We load in and reverse. As we leave the rusting garage and exit Baker, it all comes out. Now, Marc’s not going to take us out into the desert, take our credit cards and dig a hole, no sir. He’s going to educate us.

He starts, waving in the direction of the boy we’ve just left: “See, he’s a good kid. My son. Mixed up in drugs. He got into heroin and then that’s all he can do. He’s been in rehab, up in Oregon, but didn’t finish. Now he’s here and there’s nothing here. Nothing. Just rocks and sun. I hope he doesn’t go back to it, but he will. Nothing out here to do.”

Then came the whole sad story. Marc had been planning to become the King of Barstow, or the mayor at least. Big plans. Started running weed over the Canadian border in the 70s and did time for it. Five years. Undeterred, he grew a horde of pot plants back in SoCal, and business had thrived. He then owned a gold mine and was prospecting.
But mining for precious stones didn’t work out and the only other thing around was cars. The garage had originally been in Barstow, but all the trade was from Vegas anyway, so to head the other mechanics off at the pass and bought the only garage in Baker. He hated Baker and it was too hot to work in, too hot to think in, and too hot to live near, but that was how things were. 

Danny was his brother. Danny had issues though. He wasn’t a nice person, and wasn’t one for messing around. He never suffered fools, or customers.
There were astronomical figures given about money gained and lost, and how Marc knew heroin because he’d bought a few grand worth and done it all himself. He’s not got addicted because he’d refused, things like that were “all in the mind.”
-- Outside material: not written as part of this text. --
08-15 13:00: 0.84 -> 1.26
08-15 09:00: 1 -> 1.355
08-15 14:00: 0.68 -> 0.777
He liked folk-rock on the radio, but liked to talk a lot more. The plan was to buy out Barstow as a businessman. Instead he’s overcharging people in Baker.
Then there was the paranoia. Marc didn’t like cities, he didn’t like masses of people, he was sure the government is up to something. The army is out on manoeuvres in the desert, he said. They’re training up hundreds and hundreds of troops for something. They’re embedding troops into everyday life, into normal communities, to spy on us - the man who shines your shoes, who serves your food, who drives the bus. This continued. I liked Marc. He didn’t listen when I talked or gave opinions, but he was kindly enough. He wanted to be friendly, but why I couldn’t tell. The further we got from Baker the more normal he became.

We got back to LA and continued with our working week. I personally bought the part for my car and sent it to the garage. Promises were made and not kept, money went down the drain, the sands shifted around Baker, but the Silver Bullet never moved an inch.
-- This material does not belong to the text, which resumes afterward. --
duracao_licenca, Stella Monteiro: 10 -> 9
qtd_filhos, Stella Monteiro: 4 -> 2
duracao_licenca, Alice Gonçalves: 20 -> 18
Friday we got up early and drove back up there, in my girlfriend’s car. Marc was the only one there. It was fixed. He refused any tip. Said he didn’t need the money. I didn’t like that. I didn’t like that one bit.
I saw the matte black whale the tweaker had been driving in the rusty lot. Marc said the short, stumpy man had been back. He’d got money. Marc had shown him a car, and before he could even get the title for it, the tweakshow had bolted. He’d been in touch with the guy’s mother, who had sent the money down. Where he got her number from I was unsure. 

She said her son had driven to Vegas and crashed the car. He’d left it wherever it crashed, in the middle of the street. He’d been found by some bad people who he owed money to, probably for drugs. He’d been badly beaten and was taken to hospital. Once he decided he was feeling well enough, he’d also fled the hospital. That was the last anyone had heard of him, family, Marc or otherwise. Nobody mentioned his kids.

The tweaker woman had been escorted back to wherever she had come from by a local part time sheriff. Marc’s son was nowhere to be seen. He didn’t want to say where he was. Danny, in his malevolent blackness, wasn’t there.

And that left us. I was happy to be back in the Silver Bullet, and it roared into life. We headed East toward Joshua Tree and around 100 miles later my car spluttered out again, exactly the same, in a tiny two street place in Johnson Valley.